Cubans awoke on Friday for the first time in half a century with the right to buy new and used vehicles from the state without special permission, but price markups of 400 percent or more quickly dashed most people's hopes.
A new Kia Rio hatchback that starts at $13,600 in the United States sells for $42,000 in Havana, while a fresh-off-the-lot Peugeot 508 family car, the most luxurious of which lists for the equivalent of about $53,000 in the U.K., will set Cubans back a cool $262,000.
"Between all my family here in Cuba and over in Miami, we couldn't come up with that kind of money," said Gilbert Losada, a 28-year-old musical director. "We're going to wait and see if they lower the prices, which are really crazy. We're really disappointed."
The average monthly wage in Cuba, where about 4 million people in the 5-million-strong labor force work for the state, is $20. Some make significantly more as musicians, artists, diplomats, employees of foreign companies and doctors sent on foreign missions. Many others get financial support from relatives overseas.
But some who have managed to scrape together some savings said they have been priced out of the market.
"Let's see if a revolutionary worker who lives honorably on his salary can come and buy a car at these prices," said Guillermo Flores, a 27-year-old computer engineer. "This is a joke on the people."
Cuba's communist-run government traditionally has placed huge markups on retail goods and services paid for with hard currency — a policy that amounts to a tax on people who can afford such goods. The practice applies to everything from dried pasta to household appliances to Internet access.
The astronomical sticker prices on the cars will likely mean fewer sales and the state's leaving money on the table, said Philip Peters, a longtime Cuba analyst and the president of the Virginia-based Cuba Research Center.
"There's a lot more money to be made at lower price points," he told The Associated Press. "It's a shortsighted taxman's mentality ... Paradoxically, they mark it up so much that they're not going to make any money. But that's the mentality."
Under a reform two years ago, Cubans could buy used cars from one another, but until Friday they had to request authorization from the government to purchase a new vehicle or secondhand one, usually a rental car, from state retailers.
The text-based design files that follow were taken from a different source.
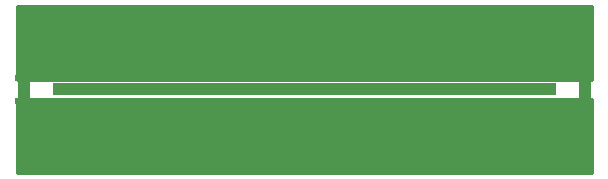
<source format=gbr>
G04 #@! TF.FileFunction,Copper,L1,Top,Signal*
%FSLAX46Y46*%
G04 Gerber Fmt 4.6, Leading zero omitted, Abs format (unit mm)*
G04 Created by KiCad (PCBNEW 4.0.2-stable) date Mon Jul  4 16:36:02 2016*
%MOMM*%
G01*
G04 APERTURE LIST*
%ADD10C,0.100000*%
%ADD11C,0.600000*%
%ADD12R,1.000000X1.000000*%
%ADD13R,2.200000X1.050000*%
%ADD14C,1.000000*%
%ADD15C,0.254000*%
G04 APERTURE END LIST*
D10*
D11*
X120000000Y-85000000D03*
X125000000Y-85000000D03*
X130000000Y-85000000D03*
X135000000Y-85000000D03*
X140000000Y-85000000D03*
X145000000Y-85000000D03*
X150000000Y-85000000D03*
X155000000Y-85000000D03*
X160000000Y-85000000D03*
X160000000Y-95000000D03*
X155000000Y-95000000D03*
X150000000Y-95000000D03*
X145000000Y-95000000D03*
X140000000Y-95000000D03*
X135000000Y-95000000D03*
X130000000Y-95000000D03*
X125000000Y-95000000D03*
X120000000Y-95000000D03*
X163000000Y-91000000D03*
X162000000Y-91000000D03*
X161000000Y-91000000D03*
X160000000Y-91000000D03*
X159000000Y-91000000D03*
X158000000Y-91000000D03*
X157000000Y-91000000D03*
X156000000Y-91000000D03*
X155000000Y-91000000D03*
X154000000Y-91000000D03*
X153000000Y-91000000D03*
X152000000Y-91000000D03*
X151000000Y-91000000D03*
X150000000Y-91000000D03*
X149000000Y-91000000D03*
X148000000Y-91000000D03*
X147000000Y-91000000D03*
X146000000Y-91000000D03*
X145000000Y-91000000D03*
X144000000Y-91000000D03*
X143000000Y-91000000D03*
X142000000Y-91000000D03*
X141000000Y-91000000D03*
X140000000Y-91000000D03*
X139000000Y-91000000D03*
X138000000Y-91000000D03*
X137000000Y-91000000D03*
X136000000Y-91000000D03*
X135000000Y-91000000D03*
X134000000Y-91000000D03*
X133000000Y-91000000D03*
X132000000Y-91000000D03*
X131000000Y-91000000D03*
X130000000Y-91000000D03*
X129000000Y-91000000D03*
X128000000Y-91000000D03*
X127000000Y-91000000D03*
X126000000Y-91000000D03*
X125000000Y-91000000D03*
X124000000Y-91000000D03*
X123000000Y-91000000D03*
X122000000Y-91000000D03*
X121000000Y-91000000D03*
X120000000Y-91000000D03*
X119000000Y-91000000D03*
X118000000Y-91000000D03*
X117000000Y-91000000D03*
X116000000Y-91000000D03*
X163000000Y-89000000D03*
X162000000Y-89000000D03*
X161000000Y-89000000D03*
X160000000Y-89000000D03*
X159000000Y-89000000D03*
X158000000Y-89000000D03*
X157000000Y-89000000D03*
X156000000Y-89000000D03*
X155000000Y-89000000D03*
X154000000Y-89000000D03*
X153000000Y-89000000D03*
X152000000Y-89000000D03*
X151000000Y-89000000D03*
X150000000Y-89000000D03*
X149000000Y-89000000D03*
X148000000Y-89000000D03*
X147000000Y-89000000D03*
X146000000Y-89000000D03*
X145000000Y-89000000D03*
X144000000Y-89000000D03*
X143000000Y-89000000D03*
X142000000Y-89000000D03*
X141000000Y-89000000D03*
X140000000Y-89000000D03*
X139000000Y-89000000D03*
X138000000Y-89000000D03*
X137000000Y-89000000D03*
X136000000Y-89000000D03*
X135000000Y-89000000D03*
X134000000Y-89000000D03*
X133000000Y-89000000D03*
X132000000Y-89000000D03*
X131000000Y-89000000D03*
X130000000Y-89000000D03*
X129000000Y-89000000D03*
X128000000Y-89000000D03*
X127000000Y-89000000D03*
X126000000Y-89000000D03*
X125000000Y-89000000D03*
X124000000Y-89000000D03*
X123000000Y-89000000D03*
X122000000Y-89000000D03*
X121000000Y-89000000D03*
X120000000Y-89000000D03*
X119000000Y-89000000D03*
X118000000Y-89000000D03*
X117000000Y-89000000D03*
X116000000Y-89000000D03*
X115000000Y-91000000D03*
X115000000Y-89000000D03*
D12*
X118500000Y-90000000D03*
D13*
X117000000Y-91475000D03*
X117000000Y-88525000D03*
D12*
X115500000Y-90000000D03*
X160000000Y-90000000D03*
D13*
X161500000Y-88525000D03*
X161500000Y-91475000D03*
D12*
X163000000Y-90000000D03*
D11*
X161000000Y-92700000D03*
X161000000Y-87300000D03*
X117500000Y-92700000D03*
X117500000Y-87300000D03*
X115500000Y-90000000D03*
X163000000Y-90000000D03*
D14*
X118500000Y-90000000D02*
X159376402Y-90000000D01*
X159376402Y-90000000D02*
X160000000Y-90000000D01*
X115500000Y-91000000D02*
X115500000Y-90000000D01*
X115500000Y-89000000D02*
X115500000Y-90000000D01*
X163000000Y-90000000D02*
X163000000Y-89000000D01*
X163000000Y-90000000D02*
X163000000Y-91000000D01*
D15*
G36*
X158000000Y-90833406D02*
X163598000Y-90833406D01*
X163598000Y-97098000D01*
X114902000Y-97098000D01*
X114902000Y-90833406D01*
X120500000Y-90833406D01*
X120534046Y-90827000D01*
X157968367Y-90827000D01*
X158000000Y-90833406D01*
X158000000Y-90833406D01*
G37*
X158000000Y-90833406D02*
X163598000Y-90833406D01*
X163598000Y-97098000D01*
X114902000Y-97098000D01*
X114902000Y-90833406D01*
X120500000Y-90833406D01*
X120534046Y-90827000D01*
X157968367Y-90827000D01*
X158000000Y-90833406D01*
G36*
X163598000Y-89166594D02*
X158000000Y-89166594D01*
X157965954Y-89173000D01*
X120531633Y-89173000D01*
X120500000Y-89166594D01*
X114902000Y-89166594D01*
X114902000Y-82902000D01*
X163598000Y-82902000D01*
X163598000Y-89166594D01*
X163598000Y-89166594D01*
G37*
X163598000Y-89166594D02*
X158000000Y-89166594D01*
X157965954Y-89173000D01*
X120531633Y-89173000D01*
X120500000Y-89166594D01*
X114902000Y-89166594D01*
X114902000Y-82902000D01*
X163598000Y-82902000D01*
X163598000Y-89166594D01*
M02*

</source>
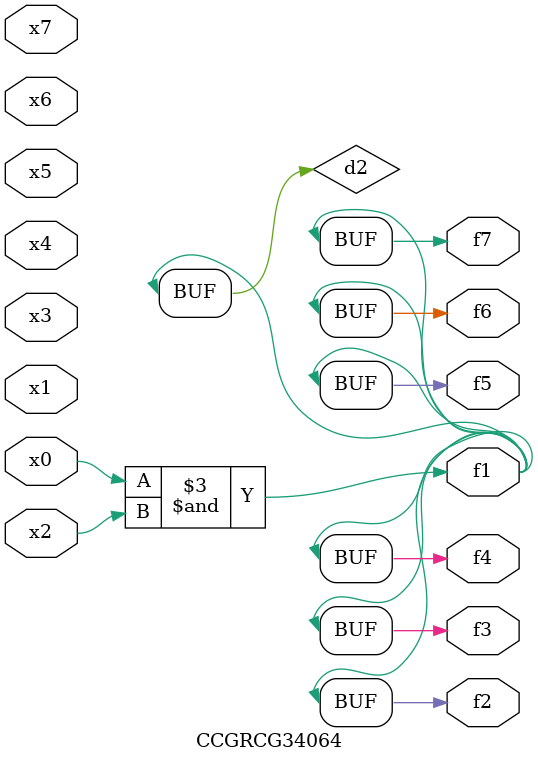
<source format=v>
module CCGRCG34064(
	input x0, x1, x2, x3, x4, x5, x6, x7,
	output f1, f2, f3, f4, f5, f6, f7
);

	wire d1, d2;

	nor (d1, x3, x6);
	and (d2, x0, x2);
	assign f1 = d2;
	assign f2 = d2;
	assign f3 = d2;
	assign f4 = d2;
	assign f5 = d2;
	assign f6 = d2;
	assign f7 = d2;
endmodule

</source>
Before September 2011, only automobiles that were in Cuba before the 1959 revolution could be freely bought and sold, which is why there are so many cars from the 1950s or earlier — most of them American made — on Cuban streets.
Along with Cuba's famous rolling museum of vintage U.S. cars, there are many Soviet-made cars, dating from when the Soviet Union was the island's biggest ally and benefactor.
Newer models are largely in government hands and were sold used at a relatively low prices to select individuals such as diplomats, doctors and teachers who served abroad.